#### DATASET CONTENT
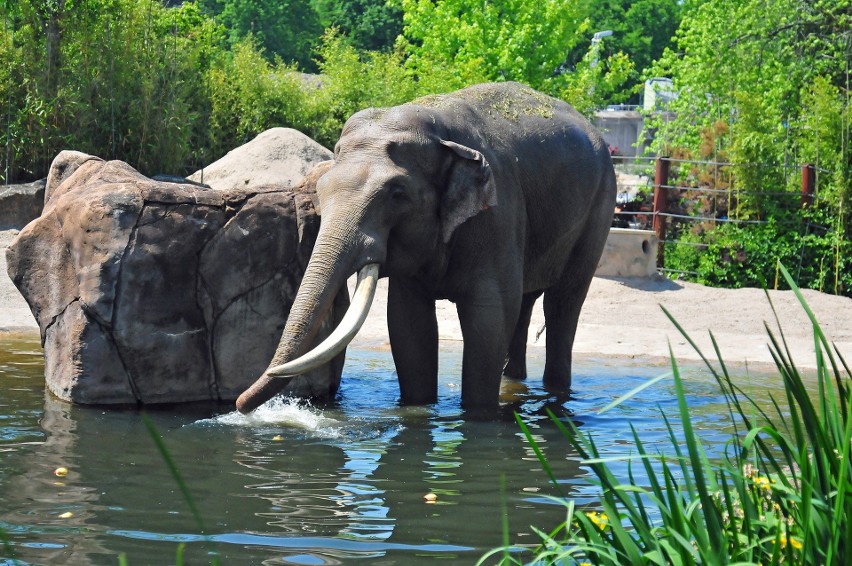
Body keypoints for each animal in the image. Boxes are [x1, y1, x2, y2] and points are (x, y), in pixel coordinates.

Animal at [236, 82, 616, 414]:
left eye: (397, 194)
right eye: (321, 189)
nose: (239, 404)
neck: (440, 129)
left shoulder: (497, 216)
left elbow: (488, 318)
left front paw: (478, 415)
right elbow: (408, 323)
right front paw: (418, 410)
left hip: (600, 207)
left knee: (562, 304)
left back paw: (557, 396)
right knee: (525, 304)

#### INSTRUCTIONS FOR THE TASK
Please return each line of the listing exactly as written, excluding the images.

#### TASK OUTPUT
Body keypoints for each animal in the image. Boxes are [x1, y1, x2, y2] and points are (x, y), in pixel coordinates.

Animal at [236, 82, 616, 414]:
left eye: (397, 194)
right eye: (321, 189)
nose: (239, 404)
neck: (440, 129)
left shoulder: (497, 216)
left elbow: (488, 318)
left front paw: (478, 415)
right elbow: (408, 323)
right front paw: (418, 410)
left hip: (600, 207)
left knee: (562, 304)
left back paw: (557, 396)
right knee: (525, 304)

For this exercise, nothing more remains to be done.